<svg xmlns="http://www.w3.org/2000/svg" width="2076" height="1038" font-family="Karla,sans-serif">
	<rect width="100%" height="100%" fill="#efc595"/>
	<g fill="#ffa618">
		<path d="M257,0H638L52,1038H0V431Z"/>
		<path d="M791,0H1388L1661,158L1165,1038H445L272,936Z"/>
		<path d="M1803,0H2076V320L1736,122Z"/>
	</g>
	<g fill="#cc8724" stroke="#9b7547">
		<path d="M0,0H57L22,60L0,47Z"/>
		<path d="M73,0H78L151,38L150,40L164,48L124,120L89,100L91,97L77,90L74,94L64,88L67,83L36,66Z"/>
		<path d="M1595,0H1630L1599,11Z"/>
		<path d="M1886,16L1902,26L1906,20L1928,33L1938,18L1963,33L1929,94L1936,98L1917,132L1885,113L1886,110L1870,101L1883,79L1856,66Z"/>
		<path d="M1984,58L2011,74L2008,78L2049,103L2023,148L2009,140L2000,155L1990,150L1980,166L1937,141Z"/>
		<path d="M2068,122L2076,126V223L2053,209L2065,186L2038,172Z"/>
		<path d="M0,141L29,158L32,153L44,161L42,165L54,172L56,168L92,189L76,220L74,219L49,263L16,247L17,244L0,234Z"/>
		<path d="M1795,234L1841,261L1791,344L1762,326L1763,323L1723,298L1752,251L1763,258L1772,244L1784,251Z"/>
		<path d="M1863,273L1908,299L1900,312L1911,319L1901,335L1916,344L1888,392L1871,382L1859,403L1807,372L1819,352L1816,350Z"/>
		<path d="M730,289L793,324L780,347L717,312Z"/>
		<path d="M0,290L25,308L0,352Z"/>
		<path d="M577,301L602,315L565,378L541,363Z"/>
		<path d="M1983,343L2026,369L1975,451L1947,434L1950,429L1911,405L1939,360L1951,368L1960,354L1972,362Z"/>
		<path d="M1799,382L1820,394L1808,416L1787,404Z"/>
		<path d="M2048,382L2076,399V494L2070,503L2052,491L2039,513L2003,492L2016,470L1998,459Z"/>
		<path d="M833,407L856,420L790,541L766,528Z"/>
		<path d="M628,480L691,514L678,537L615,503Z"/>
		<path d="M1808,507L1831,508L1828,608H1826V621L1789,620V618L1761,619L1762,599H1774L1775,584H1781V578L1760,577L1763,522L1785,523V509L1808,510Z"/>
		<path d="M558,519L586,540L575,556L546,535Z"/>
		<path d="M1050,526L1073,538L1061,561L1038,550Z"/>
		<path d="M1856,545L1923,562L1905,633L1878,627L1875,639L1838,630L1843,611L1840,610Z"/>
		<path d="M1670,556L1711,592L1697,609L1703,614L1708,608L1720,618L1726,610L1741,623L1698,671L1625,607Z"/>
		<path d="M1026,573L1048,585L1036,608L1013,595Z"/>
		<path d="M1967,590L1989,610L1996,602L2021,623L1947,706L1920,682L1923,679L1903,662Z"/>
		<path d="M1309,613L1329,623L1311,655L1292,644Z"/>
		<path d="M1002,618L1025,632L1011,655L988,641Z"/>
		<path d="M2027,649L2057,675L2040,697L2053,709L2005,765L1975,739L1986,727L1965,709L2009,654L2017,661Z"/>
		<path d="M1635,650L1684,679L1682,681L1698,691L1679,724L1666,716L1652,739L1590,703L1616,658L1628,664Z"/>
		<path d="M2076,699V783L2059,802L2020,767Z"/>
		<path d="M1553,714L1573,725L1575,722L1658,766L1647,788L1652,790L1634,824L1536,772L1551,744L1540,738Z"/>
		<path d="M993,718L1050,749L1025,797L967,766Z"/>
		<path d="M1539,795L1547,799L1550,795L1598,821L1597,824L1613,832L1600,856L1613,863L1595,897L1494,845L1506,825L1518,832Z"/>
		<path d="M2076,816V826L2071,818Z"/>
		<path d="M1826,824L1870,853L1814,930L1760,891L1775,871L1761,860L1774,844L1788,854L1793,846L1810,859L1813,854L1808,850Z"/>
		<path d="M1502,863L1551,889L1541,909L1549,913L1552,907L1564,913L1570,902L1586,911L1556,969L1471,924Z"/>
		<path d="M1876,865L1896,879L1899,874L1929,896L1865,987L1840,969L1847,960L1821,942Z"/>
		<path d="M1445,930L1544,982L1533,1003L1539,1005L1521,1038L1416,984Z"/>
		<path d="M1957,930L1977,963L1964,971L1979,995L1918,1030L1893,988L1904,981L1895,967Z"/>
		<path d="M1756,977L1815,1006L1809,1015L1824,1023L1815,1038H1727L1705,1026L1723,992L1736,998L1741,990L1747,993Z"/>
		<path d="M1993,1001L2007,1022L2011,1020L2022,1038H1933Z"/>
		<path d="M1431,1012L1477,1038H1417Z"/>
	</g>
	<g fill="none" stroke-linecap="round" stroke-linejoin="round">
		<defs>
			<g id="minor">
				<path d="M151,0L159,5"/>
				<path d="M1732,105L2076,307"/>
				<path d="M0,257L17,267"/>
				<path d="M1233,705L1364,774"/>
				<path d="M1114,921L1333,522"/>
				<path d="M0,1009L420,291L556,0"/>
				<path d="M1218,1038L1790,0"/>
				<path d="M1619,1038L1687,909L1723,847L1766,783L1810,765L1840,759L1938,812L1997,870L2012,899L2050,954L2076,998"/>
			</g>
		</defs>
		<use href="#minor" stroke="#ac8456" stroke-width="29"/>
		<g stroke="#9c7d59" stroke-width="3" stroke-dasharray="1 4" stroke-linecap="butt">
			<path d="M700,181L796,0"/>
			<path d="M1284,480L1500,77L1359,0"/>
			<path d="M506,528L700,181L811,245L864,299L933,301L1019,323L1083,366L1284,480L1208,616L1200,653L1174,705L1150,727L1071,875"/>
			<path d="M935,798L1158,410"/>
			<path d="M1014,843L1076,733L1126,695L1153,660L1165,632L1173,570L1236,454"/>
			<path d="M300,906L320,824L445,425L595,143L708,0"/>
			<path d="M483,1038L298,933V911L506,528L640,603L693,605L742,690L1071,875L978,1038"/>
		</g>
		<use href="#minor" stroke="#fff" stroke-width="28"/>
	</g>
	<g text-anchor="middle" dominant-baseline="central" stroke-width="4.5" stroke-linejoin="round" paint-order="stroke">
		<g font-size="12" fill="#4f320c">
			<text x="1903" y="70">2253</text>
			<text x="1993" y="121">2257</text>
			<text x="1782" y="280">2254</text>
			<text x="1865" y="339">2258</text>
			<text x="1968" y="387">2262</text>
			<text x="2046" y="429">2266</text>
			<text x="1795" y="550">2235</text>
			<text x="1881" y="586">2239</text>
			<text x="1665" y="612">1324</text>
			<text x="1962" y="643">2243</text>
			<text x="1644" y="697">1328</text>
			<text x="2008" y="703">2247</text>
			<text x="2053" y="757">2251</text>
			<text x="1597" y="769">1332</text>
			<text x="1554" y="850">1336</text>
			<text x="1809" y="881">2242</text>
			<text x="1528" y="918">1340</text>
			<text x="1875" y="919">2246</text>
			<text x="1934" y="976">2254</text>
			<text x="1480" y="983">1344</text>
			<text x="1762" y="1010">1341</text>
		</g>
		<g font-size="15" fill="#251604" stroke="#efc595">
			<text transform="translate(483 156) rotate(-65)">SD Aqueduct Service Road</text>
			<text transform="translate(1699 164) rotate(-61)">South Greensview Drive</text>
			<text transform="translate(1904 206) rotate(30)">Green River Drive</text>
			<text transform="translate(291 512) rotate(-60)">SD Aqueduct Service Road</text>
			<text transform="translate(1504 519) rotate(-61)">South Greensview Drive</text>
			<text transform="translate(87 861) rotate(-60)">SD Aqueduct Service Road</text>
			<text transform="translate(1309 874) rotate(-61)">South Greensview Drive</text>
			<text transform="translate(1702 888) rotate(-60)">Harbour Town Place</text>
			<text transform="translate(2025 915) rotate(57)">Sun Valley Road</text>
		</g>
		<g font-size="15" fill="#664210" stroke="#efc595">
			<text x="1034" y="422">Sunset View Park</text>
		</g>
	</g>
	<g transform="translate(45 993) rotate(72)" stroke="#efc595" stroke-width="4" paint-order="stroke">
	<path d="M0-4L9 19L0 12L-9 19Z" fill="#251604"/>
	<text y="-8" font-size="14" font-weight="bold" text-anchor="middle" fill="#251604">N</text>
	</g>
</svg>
*-*-*
WHAT IS NEEDED: Report every line containing the string "linejoin" in the material.

RESULT FOR THIS EXERCISE:
	<g fill="none" stroke-linecap="round" stroke-linejoin="round">
	<g text-anchor="middle" dominant-baseline="central" stroke-width="4.5" stroke-linejoin="round" paint-order="stroke">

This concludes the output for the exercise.